[Page text]
·····

1
votes

Having spent the past few weeks familiarising myself with WSS 3.0 I finally want to get around to doing some Sharepoint development. I have Visual Studio Express installed on my Sharepoint server, but when I try to install the "WSS 3.0 Tools: Visual Studio Extensions" from Microsoft it tells me that I don't have Visual Studio installed.

A quick check to the pre-reqs on the download site tell me that this extension only applies to the Standard, Professional, or Team editions.

So, two questions really:

1 - Do I need the WSS Visual Studio Extension in order to do Sharepoint Development?

2 - If I do, is there a way around this (legally, of course)?

Many thanks.

·····

[Given information]
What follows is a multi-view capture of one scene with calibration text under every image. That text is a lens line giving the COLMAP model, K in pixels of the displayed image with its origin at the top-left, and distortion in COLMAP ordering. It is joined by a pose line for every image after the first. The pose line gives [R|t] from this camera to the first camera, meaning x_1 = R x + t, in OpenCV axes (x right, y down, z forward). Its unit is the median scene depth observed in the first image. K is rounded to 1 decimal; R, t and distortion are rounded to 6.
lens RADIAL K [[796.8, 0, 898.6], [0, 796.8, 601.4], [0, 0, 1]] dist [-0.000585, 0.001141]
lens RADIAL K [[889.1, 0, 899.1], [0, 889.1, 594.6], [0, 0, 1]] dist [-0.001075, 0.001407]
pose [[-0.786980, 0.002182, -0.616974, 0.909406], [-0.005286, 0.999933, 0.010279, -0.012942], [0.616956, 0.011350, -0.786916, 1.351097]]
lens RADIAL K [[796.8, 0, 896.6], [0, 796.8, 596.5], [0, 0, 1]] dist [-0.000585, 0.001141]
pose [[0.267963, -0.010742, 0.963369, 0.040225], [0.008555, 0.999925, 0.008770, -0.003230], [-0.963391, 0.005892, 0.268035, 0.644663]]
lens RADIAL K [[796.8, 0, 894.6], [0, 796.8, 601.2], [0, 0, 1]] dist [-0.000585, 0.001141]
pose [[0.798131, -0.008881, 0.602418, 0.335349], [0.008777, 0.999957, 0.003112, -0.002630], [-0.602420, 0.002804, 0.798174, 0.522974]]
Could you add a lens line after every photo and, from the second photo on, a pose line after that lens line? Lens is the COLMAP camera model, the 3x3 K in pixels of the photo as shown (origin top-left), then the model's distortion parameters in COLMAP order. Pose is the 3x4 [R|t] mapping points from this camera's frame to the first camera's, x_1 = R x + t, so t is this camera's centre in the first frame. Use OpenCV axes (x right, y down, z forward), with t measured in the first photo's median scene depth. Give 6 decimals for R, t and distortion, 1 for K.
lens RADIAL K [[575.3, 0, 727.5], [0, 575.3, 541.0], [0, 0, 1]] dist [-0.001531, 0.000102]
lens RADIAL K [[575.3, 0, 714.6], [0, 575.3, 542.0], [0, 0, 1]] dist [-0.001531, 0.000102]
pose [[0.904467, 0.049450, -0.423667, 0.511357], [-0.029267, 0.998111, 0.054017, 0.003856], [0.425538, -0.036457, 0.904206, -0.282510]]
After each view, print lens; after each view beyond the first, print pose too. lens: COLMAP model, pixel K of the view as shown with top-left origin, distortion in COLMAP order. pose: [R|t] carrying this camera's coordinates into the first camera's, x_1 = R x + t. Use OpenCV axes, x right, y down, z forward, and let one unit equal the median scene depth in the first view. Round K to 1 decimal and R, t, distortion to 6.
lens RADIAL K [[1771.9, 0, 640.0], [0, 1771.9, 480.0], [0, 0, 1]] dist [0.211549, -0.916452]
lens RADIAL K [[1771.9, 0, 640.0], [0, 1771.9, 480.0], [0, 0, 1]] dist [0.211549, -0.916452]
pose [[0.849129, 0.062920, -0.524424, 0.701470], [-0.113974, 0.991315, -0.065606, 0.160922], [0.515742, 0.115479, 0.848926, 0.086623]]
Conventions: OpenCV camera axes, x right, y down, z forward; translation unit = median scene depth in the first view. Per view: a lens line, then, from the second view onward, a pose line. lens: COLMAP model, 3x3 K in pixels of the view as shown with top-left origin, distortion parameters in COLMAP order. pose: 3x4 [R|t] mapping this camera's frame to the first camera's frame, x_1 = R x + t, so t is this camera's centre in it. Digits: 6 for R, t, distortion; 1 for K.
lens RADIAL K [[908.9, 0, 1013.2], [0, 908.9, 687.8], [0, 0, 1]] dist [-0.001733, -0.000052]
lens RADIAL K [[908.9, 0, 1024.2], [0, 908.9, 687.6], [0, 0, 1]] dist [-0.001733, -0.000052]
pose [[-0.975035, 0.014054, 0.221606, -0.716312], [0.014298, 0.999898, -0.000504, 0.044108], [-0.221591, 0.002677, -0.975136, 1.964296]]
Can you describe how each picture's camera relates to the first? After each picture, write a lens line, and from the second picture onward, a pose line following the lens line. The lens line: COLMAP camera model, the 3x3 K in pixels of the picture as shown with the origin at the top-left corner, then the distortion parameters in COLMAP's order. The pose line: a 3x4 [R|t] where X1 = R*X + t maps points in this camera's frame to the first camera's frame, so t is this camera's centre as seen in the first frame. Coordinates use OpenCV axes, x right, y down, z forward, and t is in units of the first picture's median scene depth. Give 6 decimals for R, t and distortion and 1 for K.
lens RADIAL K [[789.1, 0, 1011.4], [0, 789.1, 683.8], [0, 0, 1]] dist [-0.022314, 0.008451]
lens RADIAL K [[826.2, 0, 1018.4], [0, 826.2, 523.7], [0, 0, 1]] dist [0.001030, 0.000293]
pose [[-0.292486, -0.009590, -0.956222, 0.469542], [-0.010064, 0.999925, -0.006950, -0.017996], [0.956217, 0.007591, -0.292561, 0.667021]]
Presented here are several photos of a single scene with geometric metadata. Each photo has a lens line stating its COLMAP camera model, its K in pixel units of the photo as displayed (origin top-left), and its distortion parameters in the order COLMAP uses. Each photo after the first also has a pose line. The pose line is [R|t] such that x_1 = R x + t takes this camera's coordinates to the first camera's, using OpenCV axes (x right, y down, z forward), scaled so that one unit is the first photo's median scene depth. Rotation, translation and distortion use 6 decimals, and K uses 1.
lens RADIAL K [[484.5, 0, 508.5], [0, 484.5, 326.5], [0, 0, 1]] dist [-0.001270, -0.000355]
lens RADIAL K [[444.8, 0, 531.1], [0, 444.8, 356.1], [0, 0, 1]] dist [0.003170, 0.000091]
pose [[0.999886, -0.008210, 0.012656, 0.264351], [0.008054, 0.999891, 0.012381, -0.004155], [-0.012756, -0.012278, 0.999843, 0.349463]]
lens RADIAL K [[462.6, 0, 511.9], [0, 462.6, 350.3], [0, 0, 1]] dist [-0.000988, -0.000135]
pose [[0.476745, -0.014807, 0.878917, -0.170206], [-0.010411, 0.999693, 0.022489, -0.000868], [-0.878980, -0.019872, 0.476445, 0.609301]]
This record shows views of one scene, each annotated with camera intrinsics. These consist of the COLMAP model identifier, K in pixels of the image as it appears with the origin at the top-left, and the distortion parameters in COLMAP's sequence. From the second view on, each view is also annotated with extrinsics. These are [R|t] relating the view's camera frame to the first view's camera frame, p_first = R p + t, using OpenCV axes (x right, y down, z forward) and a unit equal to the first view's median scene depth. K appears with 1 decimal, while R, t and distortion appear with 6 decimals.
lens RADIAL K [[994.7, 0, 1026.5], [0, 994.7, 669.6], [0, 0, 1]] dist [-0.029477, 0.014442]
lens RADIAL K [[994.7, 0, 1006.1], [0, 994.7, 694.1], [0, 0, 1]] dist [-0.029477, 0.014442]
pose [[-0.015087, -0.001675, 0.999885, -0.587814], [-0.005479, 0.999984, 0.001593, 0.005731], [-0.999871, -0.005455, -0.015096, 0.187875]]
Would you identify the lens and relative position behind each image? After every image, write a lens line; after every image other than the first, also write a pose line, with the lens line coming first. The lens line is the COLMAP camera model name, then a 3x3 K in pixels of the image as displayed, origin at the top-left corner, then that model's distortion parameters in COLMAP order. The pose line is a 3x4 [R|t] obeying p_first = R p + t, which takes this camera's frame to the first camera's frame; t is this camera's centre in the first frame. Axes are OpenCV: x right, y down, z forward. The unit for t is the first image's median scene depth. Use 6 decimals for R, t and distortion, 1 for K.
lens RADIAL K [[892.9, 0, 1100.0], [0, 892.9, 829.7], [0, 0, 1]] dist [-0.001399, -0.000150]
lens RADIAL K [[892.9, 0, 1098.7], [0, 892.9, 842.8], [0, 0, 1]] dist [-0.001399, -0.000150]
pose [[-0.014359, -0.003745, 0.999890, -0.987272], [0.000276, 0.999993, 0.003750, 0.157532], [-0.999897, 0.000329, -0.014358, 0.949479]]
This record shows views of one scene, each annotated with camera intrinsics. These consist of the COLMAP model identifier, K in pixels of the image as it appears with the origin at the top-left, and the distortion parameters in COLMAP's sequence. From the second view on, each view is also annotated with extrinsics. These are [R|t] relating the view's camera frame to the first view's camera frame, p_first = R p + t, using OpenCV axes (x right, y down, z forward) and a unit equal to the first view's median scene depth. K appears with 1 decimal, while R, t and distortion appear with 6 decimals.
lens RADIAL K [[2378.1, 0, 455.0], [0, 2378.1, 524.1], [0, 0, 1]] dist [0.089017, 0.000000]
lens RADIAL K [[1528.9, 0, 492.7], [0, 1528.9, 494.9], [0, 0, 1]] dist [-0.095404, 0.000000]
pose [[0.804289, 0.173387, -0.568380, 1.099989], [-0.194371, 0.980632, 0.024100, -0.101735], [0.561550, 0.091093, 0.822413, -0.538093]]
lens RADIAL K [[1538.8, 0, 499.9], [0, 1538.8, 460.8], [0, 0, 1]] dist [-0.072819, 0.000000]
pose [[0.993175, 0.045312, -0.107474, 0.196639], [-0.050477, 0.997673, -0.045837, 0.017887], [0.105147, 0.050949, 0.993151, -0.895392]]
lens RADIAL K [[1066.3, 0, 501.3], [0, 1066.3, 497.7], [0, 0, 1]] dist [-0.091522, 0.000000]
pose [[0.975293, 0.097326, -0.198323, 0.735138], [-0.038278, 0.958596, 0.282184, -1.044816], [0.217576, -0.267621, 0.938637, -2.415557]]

·····

[Exercise 1] According to the SharePoint development post, which Visual Studio editions does the extension apply to?
[Exercise 2] Continue the SharePoint development post from its last line.
The listing has no connection to the SharePoint development post.

[Output 1] It applies only to the Standard, Professional, or Team editions.

[Output 2]
1
@Alex - Right, I didn't spot that. But in the answer you gave to that question you said that WSPBuilder can't be used with the Express version, but Colin, in his answer to my question here, suggests that it can be used. I'll have a play around with it and see what happens.Simon Knights
@Simon: I've tested to double-check and unfortunately it doesn't (see the duplicate question for info on why). VS Express is designed for users learning basic dev skills, not dev with enterprise server products. Would be interesting if they made VS Pro free/cheap though.Alex Angas
@Alex: Thanks for the feedback. My current employer is trying to keep costs as low as possible and is reluctant to pay for VS. I have my own licensed copy of VS 2008 Pro so will check out the licencing terms and conditions.Simon Knights

1 Answers

3
votes

1: No, I use it only to reverse engineer list definitions etc, but you can use Stramit CamlViewer for that as well

2: No

What I believe is the easiest way to do Sharepoint development with VS is using the WSPBuilder extensions, found on CodePlex. You just recreate the "12-hive" in your VS project and add Features and such, then use WSP builder to package it all up in a deployable WSP file.